L’Italia, che tra la fine degli anni Cinquanta e i primi anni Sessanta, registra uno sviluppo economico e un allargamento della ricchezza senza precedenti pensò di aver fatto il salto verso un futuro senza inciampi; ma rimanendo irrisolti i problemi storici annidati nella pancia del Paese a ogni passaggio di fase riemergevano tematiche sulle caratteristiche di questo Paese bisognoso di una “rivoluzione liberale” che non c’era mai stata. Fino a che lo schema fondante della Repubblica
ha retto e i partiti politici, veri fondamenti del nostro sistema democratico, gli unici soggetti titolari del “mandato politico”, non sono stati travolti, il senso dell’Italia democratica, delle sue radici, dei suoi valori, quello della Costituzione, hanno permesso al Paese di reggere, superare crisi durissime; quando i partiti hanno smarrito il senso stesso del loro essere, tanto che si è pensato di poter avereuna democrazia che ne potesse fare addirittura a meno, se non formalmente, ciò ha significato che essi avevano smarrito quel “mandato politico” conquistato durante la lotta antifascista. Il sistema, alla fine, è saltato, altre forze si sono impropriamente appropriate di quel “mandato”, la politica – se così si può chiamare – ha cominciato ad espellere la gente da se stessa – infliggendo una ferita gravissima alla democrazia italiana poiché era tramite i partiti e non i talk show che la gente partecipava della vita democratica; la politica si è personalizzata e la passione italica per i domatori di circo è esplosa con le conseguenze che sono sotto gli occhi di tutti. In chiusura del saggio del 1924 Gobetti osserva che il mussolinismo è “un risultato assai più grave del fascismo stesso perché ha confermato nel popolo l’abito cortigiano, lo scarso senso della propria
responsabilità, il vezzo di attendere dal duce, dal domatore, dal deus ex machina la propria salvezza”.

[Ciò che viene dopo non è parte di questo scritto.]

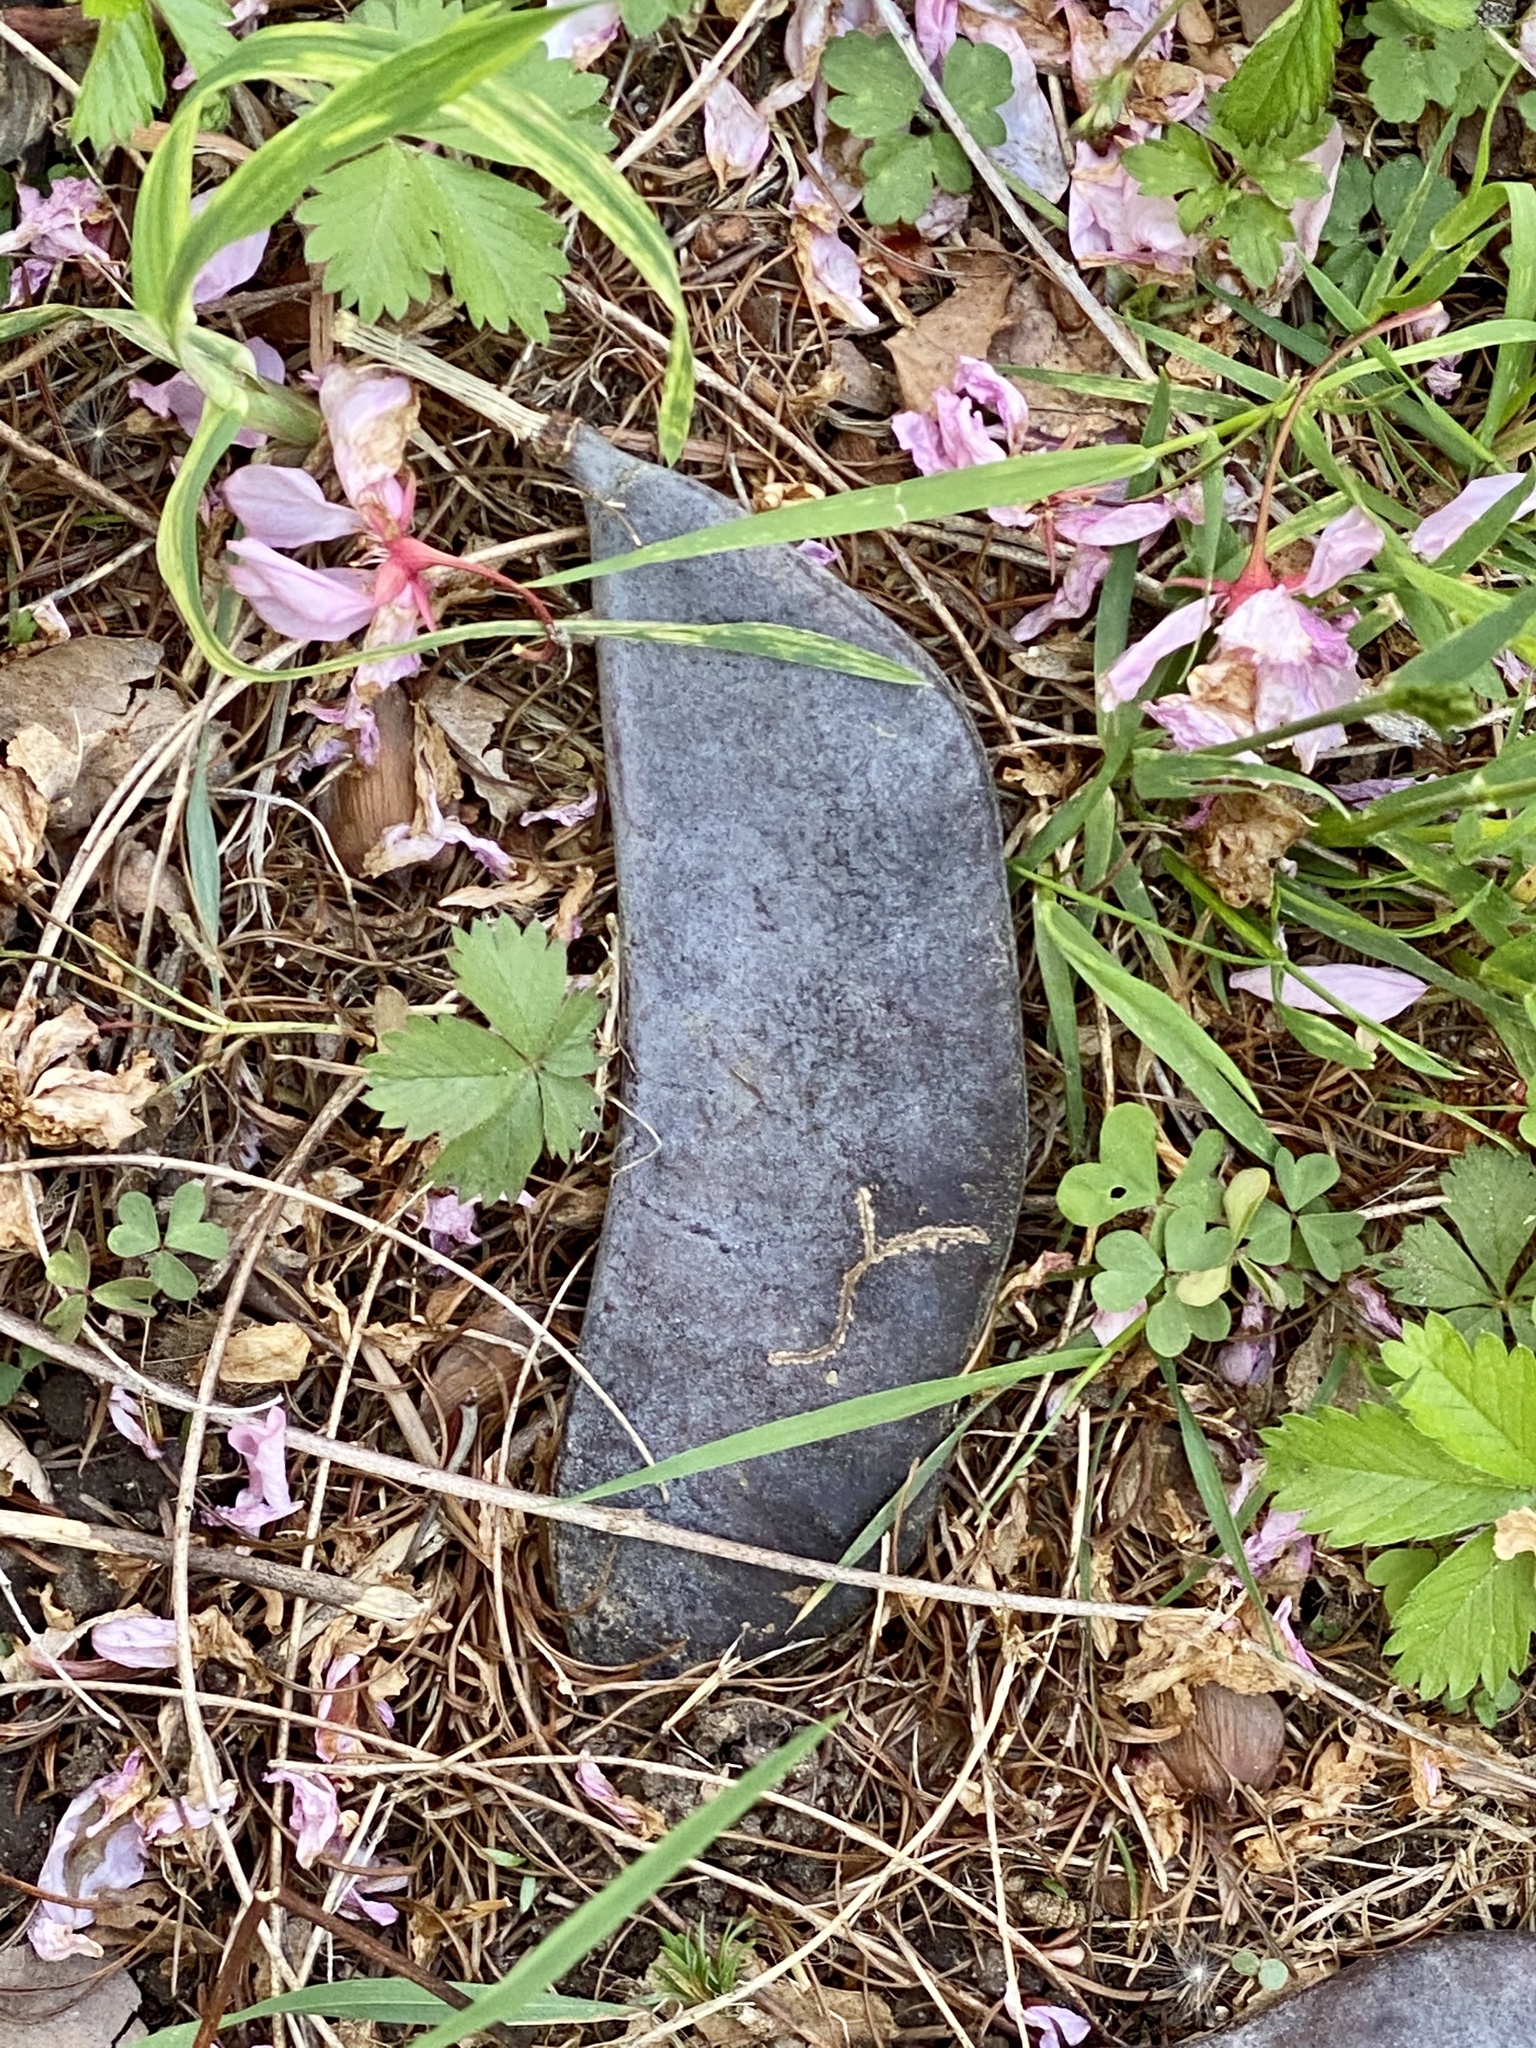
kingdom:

A poco a poco, si è messo, prima, sotto processo l’antifascismo, poi la Costituzione, il senso della legge e della giurisdizione, il Parlamento e si è riportato lo Stato, tra le altre cose, sotto la tutela morale della Chiesa come ci dimostra che, per la prima volta, recentemente, la presa di Porta Pia è
stata celebrata anche dal cardinale segretario di Stato vaticano. Se capovolgiamo tutto ciò e ne traiamo ragionate considerazioni storico-politiche ecco che l’attualità di Gobetti non è un’espressione retorica perché la storia rimette, ancora una volta, il conto della libertà.
La lezione di Gobetti si proietta, così, con senso vivo fino all’Italia di oggi; una lezione di cui il Paese ha bisogno più che mai prima che il tempo passato inutilmente nella drammaticità di una situazione tragica e straziante apra una deriva dalla quale sia difficile tornare indietro.
La rivoluzione liberale, la riacquisizione del significato libertaristico della libertà, sembra suonare ancora come una parola d’ordine e un imperativo categorico per quel futuro migliore, per quell’Italia più giusta, più civile e più moderna per cui, prima di noi, in tanti hanno lottato tutto gettando nella lotta fino al sacrificio della vita talora; per questo Gobetti parla ancora all’Italia di oggi come parlerà a quella di domani.